The federal government will invest $75 million to fund 1,500 affordable housing units in B.C.
The funding, to be made available over the next five years starting this month, will fund construction of 1,000 supportive housing units and 500 units for women and children.
In making the announcement Tuesday in Victoria, Jean-Yves Duclos, federal minister of Families Children and Social Development, said B.C. is facing a housing crisis that threatens the ability of vulnerable Canadians to feel secure. Duclos said the funds should start flowing relatively quickly
B.C. NDP MLA Spencer Chandra Herbert, who was representing the province at the announcement, said the funds will go to support affordable housing the province is building.
“So what this does is unlock additional dollars to build more homes on top of what we are already building,” he said.
Chandra Herbert said in the last two years the province has built or is currently building 21,000 affordable housing units as part of its $6.6-billion Homes for B.C. housing program. The intention is to build 114,000 affordable units by 2028.
It is unclear where the extra units, fueled by the $75 million investment, will be built.
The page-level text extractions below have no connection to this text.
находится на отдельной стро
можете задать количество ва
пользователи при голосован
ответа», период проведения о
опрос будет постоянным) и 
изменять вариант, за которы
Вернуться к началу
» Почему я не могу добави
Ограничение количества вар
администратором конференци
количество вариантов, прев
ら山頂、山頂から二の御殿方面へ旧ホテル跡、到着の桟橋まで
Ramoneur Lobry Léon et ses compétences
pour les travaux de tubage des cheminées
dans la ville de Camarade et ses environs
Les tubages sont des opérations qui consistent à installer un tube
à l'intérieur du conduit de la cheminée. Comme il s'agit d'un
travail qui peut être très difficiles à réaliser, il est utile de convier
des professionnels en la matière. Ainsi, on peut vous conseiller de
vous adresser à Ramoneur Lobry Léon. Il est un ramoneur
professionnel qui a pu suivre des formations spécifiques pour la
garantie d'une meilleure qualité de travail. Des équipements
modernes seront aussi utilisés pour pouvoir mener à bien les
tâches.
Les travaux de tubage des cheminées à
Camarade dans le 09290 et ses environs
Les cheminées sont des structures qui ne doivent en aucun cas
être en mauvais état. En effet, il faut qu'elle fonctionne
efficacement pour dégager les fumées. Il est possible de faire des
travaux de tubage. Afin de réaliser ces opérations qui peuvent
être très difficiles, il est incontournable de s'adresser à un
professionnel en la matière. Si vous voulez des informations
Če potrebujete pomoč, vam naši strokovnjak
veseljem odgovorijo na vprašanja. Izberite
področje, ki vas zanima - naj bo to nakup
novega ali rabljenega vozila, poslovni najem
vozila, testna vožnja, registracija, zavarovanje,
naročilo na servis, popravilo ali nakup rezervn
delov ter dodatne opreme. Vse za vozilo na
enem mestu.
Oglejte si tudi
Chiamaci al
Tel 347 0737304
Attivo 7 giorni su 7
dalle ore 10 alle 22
Chandra Herbert said that will depend on which projects apply to access the funds. “It’s a first-come, first-served basis,” he said.
Victoria Mayor Lisa Helps said she hopes some of that funding will find its way to projects in Greater Victoria.
“It’s fantastic to see the federal government investing more money into B.C. The need is great,” she said. “The CRD housing needs assessment shows that by 2038 we will need 34,000 rental units in the region, a vast portion of those are for people on fixed incomes, including women fleeing violence and people coming off the street who need support to get their lives back together.”
She said this kind of money could go a long way to helping the hidden numbers of vulnerable people who are one or two turns of bad luck away from finding themselves on the street.
Duclos said the federal government, which is in the midst of its 10-year, $55-billion national housing strategy, made a point of ear-marking at least a third of that program for the most vulnerable.
“With investments like this one we recognize women and children face unique barriers to housing,” he said, noting they are more likely to be low income, work part-time, have caregiving responsibilities and may be dependent on a partner.
“This [investment] gets us closer to our goal to ensure at least one-third of the national housing strategy investment dollars will be supportive of the unique needs of women and their children and closer to our goal of reducing chronic homelessness by 50 per cent,” he said.
Makenna Rielly, executive director of the Victoria Women’s Transition House, said she was thrilled to hear the federal government is providing more money, but she warned the province still has a problem. “There is so much need. There are so many remote places in the province not being served, where people don’t have enough options.
“We have to realistic about how much more is needed.”
Rielly said services for women and vulnerable women and children in B.C. have lagged behind other provinces and in many cases are chronically underfunded. She said they had a “yahoo moment” in 2018 when the province announced $734 million over 10 years to support women and children fleeing violence and abuse.
Rielly said their 18-bed facility, like others around B.C., is almost always full and still there’s an unknown number of women and children hidden from the system sleeping on friends’ couches and in basements, avoiding abuse and violence in their own homes.
She said she hopes the new funding will go to more projects such as the one they are working on — a partnership with B.C. Housing, funded by the 2018 money — to establish transitional housing and programming for women on the West Shore.
“To break the cycle, families need to have safe and secure shelter, counselling and most importantly a home,” she said.
Chandra Herbert said the government understands transition housing for women in need is at a premium in B.C. “It’s hard to get a bed,” he said, adding that can mean some vulnerable women are forced to leave a transition house too soon, or stay in an abusive situation longer because the alternative is homelessness.